Despite this, the Vols changed the team and went on a winning streak as a result. On June 20 in an 8–0 win over Montgomery, Butler hit a then-rare, outside-the-park home run.

==== July ====

===== Seventeen inning contest =====
The seventeen-inning game on July 9 against Mobile was declared a tie. Both pitchers received praise, and Hamilton Love wrote Perdue "has done more than any one man to hold up the team."

==== August ====
===== Carl Sitton's debut =====
On August 7, Southern Association rookie Sitton debuted against the Crackers, winning a close game 2–1 and striking out eight.

==== September ====

===== Hub Perdue's doubleheader =====
On September 3, Hub Perdue pitched a shutout until the final inning, when he let a run across.
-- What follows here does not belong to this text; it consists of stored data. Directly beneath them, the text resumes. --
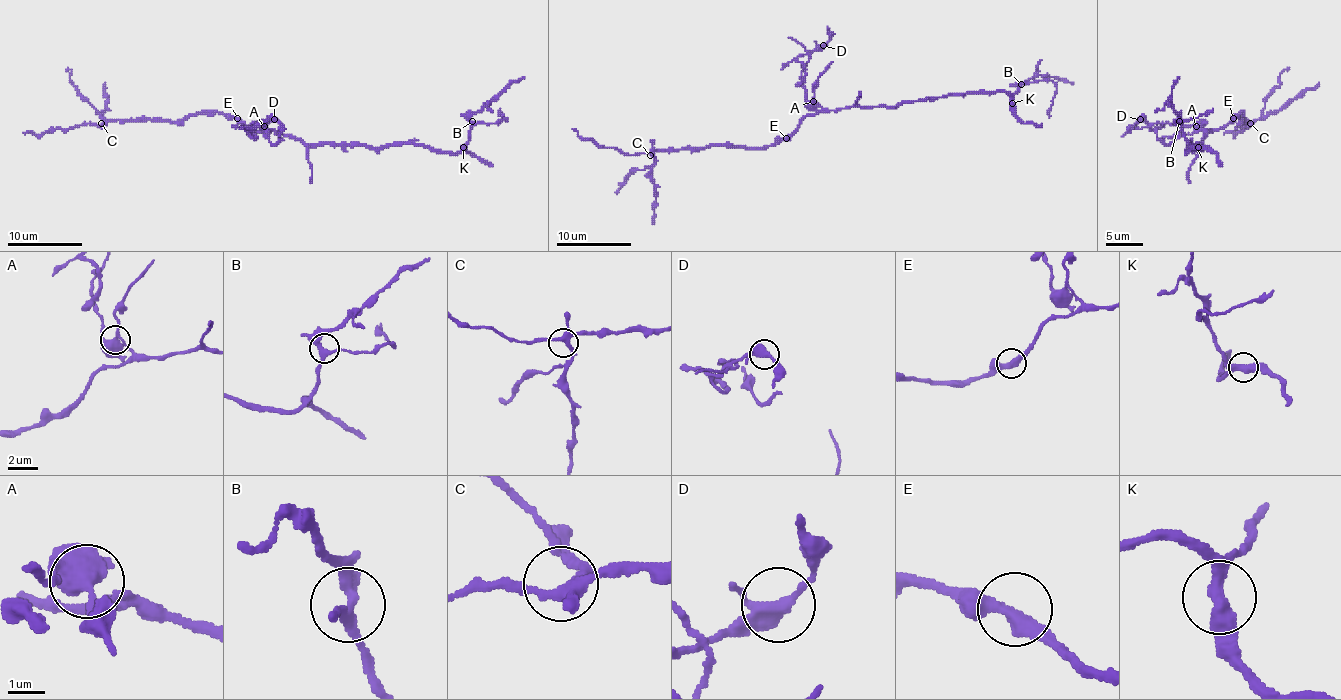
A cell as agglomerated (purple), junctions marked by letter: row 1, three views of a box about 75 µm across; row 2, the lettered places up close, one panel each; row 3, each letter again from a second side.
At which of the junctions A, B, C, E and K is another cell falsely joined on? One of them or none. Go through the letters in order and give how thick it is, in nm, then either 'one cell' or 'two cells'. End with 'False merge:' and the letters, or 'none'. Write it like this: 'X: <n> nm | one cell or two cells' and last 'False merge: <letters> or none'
A: 400 nm | two cells
B: 320 nm | one cell
C: 320 nm | one cell
E: 400 nm | one cell
K: 360 nm | one cell
False merge: A

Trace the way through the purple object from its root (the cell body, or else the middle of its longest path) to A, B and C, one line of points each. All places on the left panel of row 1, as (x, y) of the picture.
A: (284, 136), (263, 127)
B: (284, 136), (299, 138), (306, 144), (364, 144), (373, 147), (414, 144), (459, 153), (468, 140), (472, 121)
C: (284, 136), (273, 131), (252, 131), (239, 119), (220, 112), (191, 114), (176, 121), (109, 119), (101, 123)

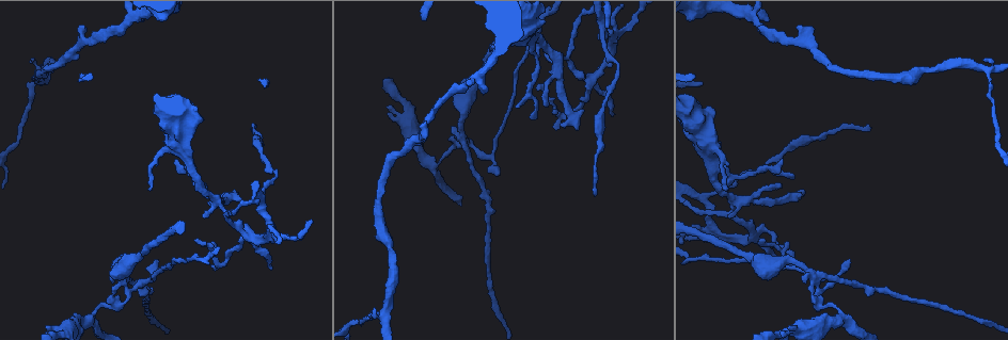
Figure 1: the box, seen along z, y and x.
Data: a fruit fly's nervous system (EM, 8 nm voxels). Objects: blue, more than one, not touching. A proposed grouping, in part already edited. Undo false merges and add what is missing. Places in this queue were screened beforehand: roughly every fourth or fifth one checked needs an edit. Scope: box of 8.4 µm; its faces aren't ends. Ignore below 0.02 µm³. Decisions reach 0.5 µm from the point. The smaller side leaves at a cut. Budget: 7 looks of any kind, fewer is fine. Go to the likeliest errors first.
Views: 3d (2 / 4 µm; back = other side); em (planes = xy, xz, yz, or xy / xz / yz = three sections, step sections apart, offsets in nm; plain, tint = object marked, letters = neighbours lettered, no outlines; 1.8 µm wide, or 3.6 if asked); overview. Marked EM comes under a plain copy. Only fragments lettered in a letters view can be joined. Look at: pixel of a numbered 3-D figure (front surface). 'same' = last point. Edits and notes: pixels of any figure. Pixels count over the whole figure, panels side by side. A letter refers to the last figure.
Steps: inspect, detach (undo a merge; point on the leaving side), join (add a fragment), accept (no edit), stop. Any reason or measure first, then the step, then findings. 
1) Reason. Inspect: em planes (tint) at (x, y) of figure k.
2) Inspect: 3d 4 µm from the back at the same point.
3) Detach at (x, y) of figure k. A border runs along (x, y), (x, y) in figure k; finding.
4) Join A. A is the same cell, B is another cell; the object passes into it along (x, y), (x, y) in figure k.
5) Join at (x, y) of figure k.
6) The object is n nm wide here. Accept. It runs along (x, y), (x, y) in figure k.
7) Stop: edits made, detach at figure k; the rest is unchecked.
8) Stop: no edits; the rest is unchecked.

Three-way junction. Inspect: em planes (tint) at (269, 238) of figure 1.

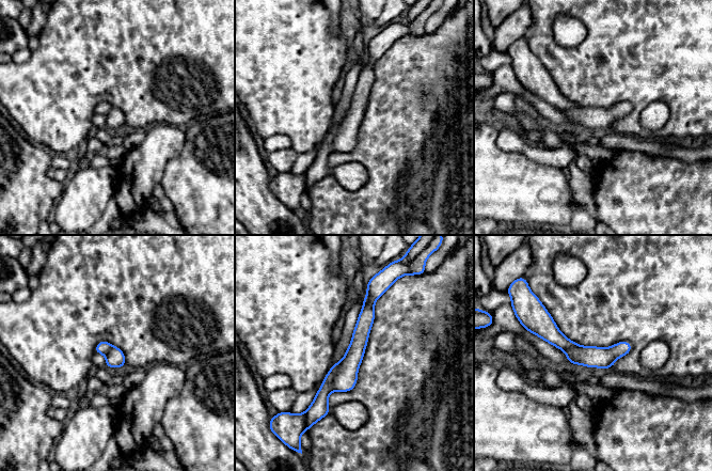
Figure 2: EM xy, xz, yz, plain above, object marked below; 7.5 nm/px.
See the neighbours. Inspect: em planes (letters) at the same point.

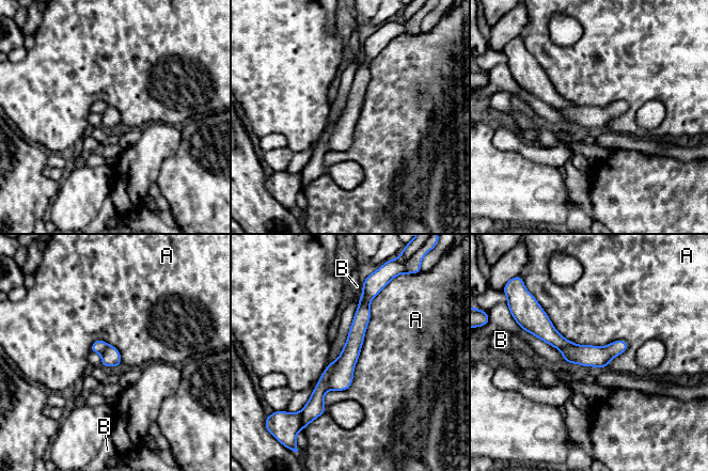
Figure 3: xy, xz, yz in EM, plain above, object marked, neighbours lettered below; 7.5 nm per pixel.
Detach at (315, 404) of figure 3. A and B are other cells; two neurons meet here.

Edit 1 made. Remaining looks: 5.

He then insisted on pitching the second game of a doubleheader, and pitched a shut-out win.

===== John Duggan's no-hitter =====
On September 10, Nashville's John Duggan pitched a no-hitter, the second in team history, against the Little Rock Travelers at Sulphur Dell. Only two Little Rock batters reached base, one via walk and another on a fielding error. Nashville's Pryor McElveen, who had earlier misplayed the ball at third, drove in Doc Wiseman in the sixth inning for the only run of the game, a 1–0 win.

===== Last game vs. New Orleans =====
According to one account, "By one run, by one point, Nashville has won the Southern League pennant, nosing New Orleans out literally by an eyelash. Saturday's game, which was the deciding one, between Nashville and New Orleans was the greatest exhibition of the national game ever seen in the south and the finish in the league race probably sets a record in baseball history".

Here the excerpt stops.